In the meantime the debate heats up. What astronomers are calling “planemos” exist on their own, have clouds of dust and gas around them likely to form planets or moons and range in size from 5 to 15 times the mass of Jupiter.

Are they planets? Are they stars? What is going on here?

Personally, I believe any defintion will be arbitrary at best. Our knowledge of the Cosmos is extremely limited, new discoveries change the shape and extent of our knowledge and theories regularly.

If we choose to define planet by mass or size that could end up leaving out a number of objects that are planet like (such as the array of newly discovered Kupier Belt objects).

A simple way to define planet would be: “any object that orbits a star.” Of course, that would make the thousands of asteroids and comets in our star system planets. Far too many to know through pneumonic devices and other memorization techniques.

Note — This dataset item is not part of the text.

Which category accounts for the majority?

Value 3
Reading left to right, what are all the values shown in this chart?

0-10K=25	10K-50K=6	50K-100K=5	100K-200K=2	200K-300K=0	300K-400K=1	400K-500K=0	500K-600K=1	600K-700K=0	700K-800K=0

But it seems, again, to be arbitrary because people will always see the Sun’s system as having the nine planets they grew up knowing.

Instead, if the IAU is smart they will lay down certain requirements for planetary status instead of publishing a binding and static definition.

Requirements such as:

1) Must orbit a star
2) Must have enough mass to acrete into a spherical shape under its own gravity
3) Must not orbit another planet which orbits a star
4) Must not exist as a member of a larger group of very similar objects (i.e. asteroid belt or Kupier belt)

Requirements such as those above would leave the defintion up in the air for objects such as “planemos” but it would narrow down the realm of what constitutes a planet in the scientific community. It would also eliminate Trans Neptunian Object 2003 UB313 from consideration as the 10th planet in our system.

While this may irk the discovery team of 2003 UB313 it would not reduce the scientific value of such discoveries only the glamour attached to them. And instead of arguing incessantly over semantics scientists could get down to science.


1. Matt - June 7, 2006

I like your requirements.

One of the things I love about science (of which astronomy is a branch of) is its constant ability to change with new discoveries. Then there are the seemingly endless possibilities still out there to discover and learn from.

Fascinating stuff. And good post.

2. dr. gonzo - June 15, 2006

I appreciate the comment. I spend a lot of time pondering this stuff.